Off he went again, rather glum about saying goodbye to the new love of his life (that's Lady P, not another car, to be clear). And so began another boring endurance trial for Lady P and I. We miss him so, you see.
Don't get me wrong, it's not as if I cry myself to sleep every night when he's gone. Actually I tuck myself into bed really early, with a good book, and feel quite smug about it. I keep my self busy socialising with my family - a run out for afternoon tea with my mum, lots of playing with my nearby nephews and chatting to my sister, and a couple of Sunday lunches at my parents'. I made a foray down to Harrogate to see an old friend for the day. And thanks to the wonders of childcare, got out for yoga and for a personal training session.
So it was a reasonably busy week. It was a productive one, too. I spent my free, housebound evenings writing. I probably lost a couple of pounds thanks to consuming mainly vegetables and fruit all week. And Lady P and I worked on sleeping through the night: she's much better at it now. (Probably because I caved and now give her an enormous bottle of formula at midnight and then refuse to feed her till breakfast.)
And yet, and yet, I missed him still. No matter that I can fill my days and nights with things to do. Nor that I have my little buddy Lady P to keep me company. Nor that I caught up on sleep and all that good stuff. It's just that life is somehow kinda boring when he's not around.

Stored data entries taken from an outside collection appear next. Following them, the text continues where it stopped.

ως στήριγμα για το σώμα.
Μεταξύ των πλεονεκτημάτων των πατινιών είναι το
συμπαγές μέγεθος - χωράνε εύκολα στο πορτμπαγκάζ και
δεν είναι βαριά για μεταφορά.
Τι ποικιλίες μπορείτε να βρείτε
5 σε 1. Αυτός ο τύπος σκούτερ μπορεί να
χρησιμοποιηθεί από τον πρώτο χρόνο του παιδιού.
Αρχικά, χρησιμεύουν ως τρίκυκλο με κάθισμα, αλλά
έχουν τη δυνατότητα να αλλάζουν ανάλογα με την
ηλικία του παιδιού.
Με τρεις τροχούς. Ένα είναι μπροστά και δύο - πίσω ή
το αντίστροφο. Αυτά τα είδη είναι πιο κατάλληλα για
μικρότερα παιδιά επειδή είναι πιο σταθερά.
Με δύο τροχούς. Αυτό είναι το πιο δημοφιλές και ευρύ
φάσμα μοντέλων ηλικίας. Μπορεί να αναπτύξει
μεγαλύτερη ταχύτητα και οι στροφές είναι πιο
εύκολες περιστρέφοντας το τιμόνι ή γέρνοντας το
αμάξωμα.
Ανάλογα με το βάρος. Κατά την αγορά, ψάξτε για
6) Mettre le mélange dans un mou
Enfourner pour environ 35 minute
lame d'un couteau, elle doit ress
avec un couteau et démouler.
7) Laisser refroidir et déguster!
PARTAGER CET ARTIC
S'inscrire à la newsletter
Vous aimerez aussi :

Now he's back. Proposing we wander out for coffee, when I had meant to be writing. Suggesting ice-cream, or cheese, after a dinner that was supposed to be healthy. Pouring whisky when we should be going to bed. Taking up half the bed and more than half the covers. Messing up my carefully constructed clothes filing system when he puts Lady P's clothes away.
He really is a terrible influence. And life really is just much more fun when he's at home.